▶ **ACTIVITY 1**
From the passage below on the Glasgow climate summit, extract the text between "The pandemic is" and "the global south.", inclusive.
▶ **ACTIVITY 2**
Answer these questions using the passage below on the Glasgow climate summit.
(a) How had John Kerry recently described the summit?
(b) How often does the Paris Agreement stipulate that countries come together to update their climate action plans?
(c) What share of the world's population remains unvaccinated?
▶ **ACTIVITY 3**
Carry on the passage below about the Glasgow climate summit, starting after its final sentence.

▶ **TEXT PASSAGE**
= = = =

The US climate envoy, John Kerry, who had recently described the summit as "the last best hope" last week tried to manage expectations. "Glasgow was never, ever going to get every country joining up in Glasgow or this year necessarily," he said Thursday. "It was going to galvanize the raising of ambition on a global basis."

The goals of the summit are to have countries nudge each other to rein in their emissions, commit financial support to low-income countries to deal with the impacts, and iron out some of the rules of the Paris Agreement. The agreement stipulated that countries come together every five years to update their climate action plans and nudge each other to do more. The five-year mark was missed because of the pandemic. The climate summit was postponed. Climate disasters piled on.

The pandemic is important in another sense. It offers a grim lesson on the prospects for collective action. Countries turned inward to protect their own citizens, and sometimes their own pharmaceutical industries, resulting in a starkly inequitable distribution of vaccines. Half the world's population remains unvaccinated, mainly in countries of the global south.

= = = =

▶ **DATA EXCERPTS**
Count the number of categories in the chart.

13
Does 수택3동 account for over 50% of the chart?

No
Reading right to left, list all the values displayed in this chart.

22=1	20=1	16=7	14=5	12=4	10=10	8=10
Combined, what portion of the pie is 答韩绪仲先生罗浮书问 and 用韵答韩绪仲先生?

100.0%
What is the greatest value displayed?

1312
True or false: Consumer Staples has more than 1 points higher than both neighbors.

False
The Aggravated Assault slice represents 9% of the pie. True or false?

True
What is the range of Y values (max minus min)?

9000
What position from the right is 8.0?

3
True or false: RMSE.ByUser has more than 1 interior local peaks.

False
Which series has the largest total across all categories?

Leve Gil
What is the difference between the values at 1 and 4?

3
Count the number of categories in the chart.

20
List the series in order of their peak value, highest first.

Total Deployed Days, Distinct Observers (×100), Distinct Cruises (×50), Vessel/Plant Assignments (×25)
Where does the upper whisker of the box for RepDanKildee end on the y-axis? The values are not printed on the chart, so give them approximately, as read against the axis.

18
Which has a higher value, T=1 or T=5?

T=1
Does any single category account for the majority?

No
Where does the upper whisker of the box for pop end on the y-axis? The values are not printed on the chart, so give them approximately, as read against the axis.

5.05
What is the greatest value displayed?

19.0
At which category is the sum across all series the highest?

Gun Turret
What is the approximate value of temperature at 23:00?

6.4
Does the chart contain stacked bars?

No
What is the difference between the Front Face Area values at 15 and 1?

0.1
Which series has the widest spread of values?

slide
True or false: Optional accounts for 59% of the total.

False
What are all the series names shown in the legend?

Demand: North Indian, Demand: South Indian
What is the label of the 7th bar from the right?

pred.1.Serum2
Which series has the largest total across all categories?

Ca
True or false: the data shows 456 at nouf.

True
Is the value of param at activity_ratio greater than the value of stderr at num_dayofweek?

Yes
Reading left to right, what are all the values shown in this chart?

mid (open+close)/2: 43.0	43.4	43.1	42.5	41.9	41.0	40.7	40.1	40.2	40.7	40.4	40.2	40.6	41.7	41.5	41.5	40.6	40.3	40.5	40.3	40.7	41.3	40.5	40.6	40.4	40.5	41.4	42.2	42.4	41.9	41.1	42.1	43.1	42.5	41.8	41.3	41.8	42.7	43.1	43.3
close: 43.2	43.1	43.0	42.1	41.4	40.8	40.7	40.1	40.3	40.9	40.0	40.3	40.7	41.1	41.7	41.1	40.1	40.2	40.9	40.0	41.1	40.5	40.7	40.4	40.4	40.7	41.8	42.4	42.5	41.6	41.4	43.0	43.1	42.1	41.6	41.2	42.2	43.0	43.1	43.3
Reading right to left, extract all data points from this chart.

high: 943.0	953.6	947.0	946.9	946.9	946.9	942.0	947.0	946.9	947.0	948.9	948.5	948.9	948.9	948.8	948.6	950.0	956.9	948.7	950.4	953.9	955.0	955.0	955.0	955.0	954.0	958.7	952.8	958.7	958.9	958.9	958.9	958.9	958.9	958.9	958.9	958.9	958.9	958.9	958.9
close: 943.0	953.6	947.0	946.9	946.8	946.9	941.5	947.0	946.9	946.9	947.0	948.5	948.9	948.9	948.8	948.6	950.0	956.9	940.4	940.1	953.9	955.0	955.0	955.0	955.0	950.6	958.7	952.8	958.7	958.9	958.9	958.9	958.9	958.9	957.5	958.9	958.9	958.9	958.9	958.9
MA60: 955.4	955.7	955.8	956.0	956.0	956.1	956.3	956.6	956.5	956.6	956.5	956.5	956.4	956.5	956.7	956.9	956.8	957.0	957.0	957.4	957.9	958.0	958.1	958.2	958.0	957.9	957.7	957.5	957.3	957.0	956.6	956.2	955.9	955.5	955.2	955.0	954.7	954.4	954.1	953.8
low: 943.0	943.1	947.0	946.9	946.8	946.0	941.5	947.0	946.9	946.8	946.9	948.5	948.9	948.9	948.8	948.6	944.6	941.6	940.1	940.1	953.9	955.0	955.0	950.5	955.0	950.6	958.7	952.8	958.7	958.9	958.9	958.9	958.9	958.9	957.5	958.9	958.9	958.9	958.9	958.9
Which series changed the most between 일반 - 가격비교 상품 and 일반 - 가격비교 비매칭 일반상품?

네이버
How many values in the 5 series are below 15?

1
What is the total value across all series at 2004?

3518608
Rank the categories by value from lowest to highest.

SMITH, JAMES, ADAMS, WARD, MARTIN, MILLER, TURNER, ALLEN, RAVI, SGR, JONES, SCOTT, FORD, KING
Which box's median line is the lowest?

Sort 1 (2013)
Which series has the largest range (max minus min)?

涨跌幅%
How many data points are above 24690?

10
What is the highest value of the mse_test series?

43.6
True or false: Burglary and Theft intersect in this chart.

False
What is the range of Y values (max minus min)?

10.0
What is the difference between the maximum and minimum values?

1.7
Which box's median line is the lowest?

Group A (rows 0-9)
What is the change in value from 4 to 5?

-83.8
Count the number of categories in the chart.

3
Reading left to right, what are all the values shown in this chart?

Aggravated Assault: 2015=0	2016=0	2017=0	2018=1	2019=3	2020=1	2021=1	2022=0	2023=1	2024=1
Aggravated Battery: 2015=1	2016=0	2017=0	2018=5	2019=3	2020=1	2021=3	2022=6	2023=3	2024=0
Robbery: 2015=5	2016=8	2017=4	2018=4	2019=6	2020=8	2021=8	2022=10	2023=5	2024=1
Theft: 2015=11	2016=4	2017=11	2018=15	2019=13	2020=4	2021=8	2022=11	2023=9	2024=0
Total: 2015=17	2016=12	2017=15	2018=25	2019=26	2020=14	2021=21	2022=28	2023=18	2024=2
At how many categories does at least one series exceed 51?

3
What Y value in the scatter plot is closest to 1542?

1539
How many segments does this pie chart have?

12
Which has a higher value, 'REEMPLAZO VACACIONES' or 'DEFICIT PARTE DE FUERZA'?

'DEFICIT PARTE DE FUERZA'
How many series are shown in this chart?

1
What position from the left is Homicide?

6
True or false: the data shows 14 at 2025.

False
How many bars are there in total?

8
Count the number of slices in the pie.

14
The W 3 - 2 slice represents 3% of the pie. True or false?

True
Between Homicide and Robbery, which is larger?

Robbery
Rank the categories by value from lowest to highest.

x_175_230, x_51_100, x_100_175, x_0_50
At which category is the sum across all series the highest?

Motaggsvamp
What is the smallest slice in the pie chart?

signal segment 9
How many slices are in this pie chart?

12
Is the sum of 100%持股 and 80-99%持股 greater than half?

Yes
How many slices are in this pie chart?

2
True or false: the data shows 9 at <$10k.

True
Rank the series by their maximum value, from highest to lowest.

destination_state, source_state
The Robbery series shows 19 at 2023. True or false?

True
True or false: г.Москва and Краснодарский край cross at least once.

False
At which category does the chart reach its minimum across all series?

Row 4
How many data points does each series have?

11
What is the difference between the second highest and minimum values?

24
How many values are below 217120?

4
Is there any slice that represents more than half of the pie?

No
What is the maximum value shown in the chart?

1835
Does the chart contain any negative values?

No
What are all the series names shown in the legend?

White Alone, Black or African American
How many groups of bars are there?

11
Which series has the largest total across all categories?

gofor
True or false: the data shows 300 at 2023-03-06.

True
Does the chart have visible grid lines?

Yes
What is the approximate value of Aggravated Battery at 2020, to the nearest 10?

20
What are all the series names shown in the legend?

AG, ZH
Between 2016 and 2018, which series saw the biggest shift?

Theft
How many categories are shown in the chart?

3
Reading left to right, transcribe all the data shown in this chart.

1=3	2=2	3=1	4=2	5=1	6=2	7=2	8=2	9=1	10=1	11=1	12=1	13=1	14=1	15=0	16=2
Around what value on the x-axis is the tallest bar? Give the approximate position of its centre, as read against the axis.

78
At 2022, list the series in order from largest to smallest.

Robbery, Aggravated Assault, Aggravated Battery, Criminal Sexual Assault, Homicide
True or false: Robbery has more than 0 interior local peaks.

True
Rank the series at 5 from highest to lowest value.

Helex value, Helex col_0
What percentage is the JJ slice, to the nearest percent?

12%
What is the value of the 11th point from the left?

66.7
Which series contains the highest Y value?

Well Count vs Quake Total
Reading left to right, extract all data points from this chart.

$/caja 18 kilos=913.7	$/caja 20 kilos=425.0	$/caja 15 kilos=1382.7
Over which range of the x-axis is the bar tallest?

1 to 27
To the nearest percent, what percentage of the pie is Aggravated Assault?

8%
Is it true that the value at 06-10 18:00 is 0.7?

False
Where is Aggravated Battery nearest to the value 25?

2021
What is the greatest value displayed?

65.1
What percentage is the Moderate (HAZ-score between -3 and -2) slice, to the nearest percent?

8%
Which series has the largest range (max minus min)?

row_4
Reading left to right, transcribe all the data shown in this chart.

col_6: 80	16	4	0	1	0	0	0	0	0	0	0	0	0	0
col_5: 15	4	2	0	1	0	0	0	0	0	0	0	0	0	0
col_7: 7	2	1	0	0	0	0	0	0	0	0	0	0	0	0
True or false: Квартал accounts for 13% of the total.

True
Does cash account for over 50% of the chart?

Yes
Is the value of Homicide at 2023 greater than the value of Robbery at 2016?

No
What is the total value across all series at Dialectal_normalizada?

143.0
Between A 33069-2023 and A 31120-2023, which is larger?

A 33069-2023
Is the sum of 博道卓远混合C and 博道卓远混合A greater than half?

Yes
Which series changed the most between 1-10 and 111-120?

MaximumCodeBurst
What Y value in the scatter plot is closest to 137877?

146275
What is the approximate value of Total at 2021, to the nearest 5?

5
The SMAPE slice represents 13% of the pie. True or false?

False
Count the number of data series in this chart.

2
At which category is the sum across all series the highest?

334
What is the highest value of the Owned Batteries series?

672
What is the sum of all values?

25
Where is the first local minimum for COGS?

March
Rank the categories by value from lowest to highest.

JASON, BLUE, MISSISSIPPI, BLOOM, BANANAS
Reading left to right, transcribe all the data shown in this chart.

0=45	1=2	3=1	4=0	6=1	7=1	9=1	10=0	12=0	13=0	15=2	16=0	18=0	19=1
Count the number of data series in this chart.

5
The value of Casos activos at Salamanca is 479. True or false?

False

= = = =

▶ **EXERCISE RESPONSE 1**
The pandemic is important in another sense. It offers a grim lesson on the prospects for collective action. Countries turned inward to protect their own citizens, and sometimes their own pharmaceutical industries, resulting in a starkly inequitable distribution of vaccines. Half the world's population remains unvaccinated, mainly in countries of the global south.

▶ **EXERCISE RESPONSE 2**
(a) As "the last best hope."
(b) Every five years.
(c) Half.

▶ **EXERCISE RESPONSE 3**
"We've just experienced the worst part of humanity's response to a global crisis," said Tasneem Essop, executive director of Climate Action Network, an activist group. "And if this is going to be the track record for addressing the global climate crisis, then we are in trouble. I'm hoping this is a moment of reflection and inflection."

Meanwhile, anger is mounting against official inaction. The streets of Glasgow are expected to fill with tens of thousands of protesters.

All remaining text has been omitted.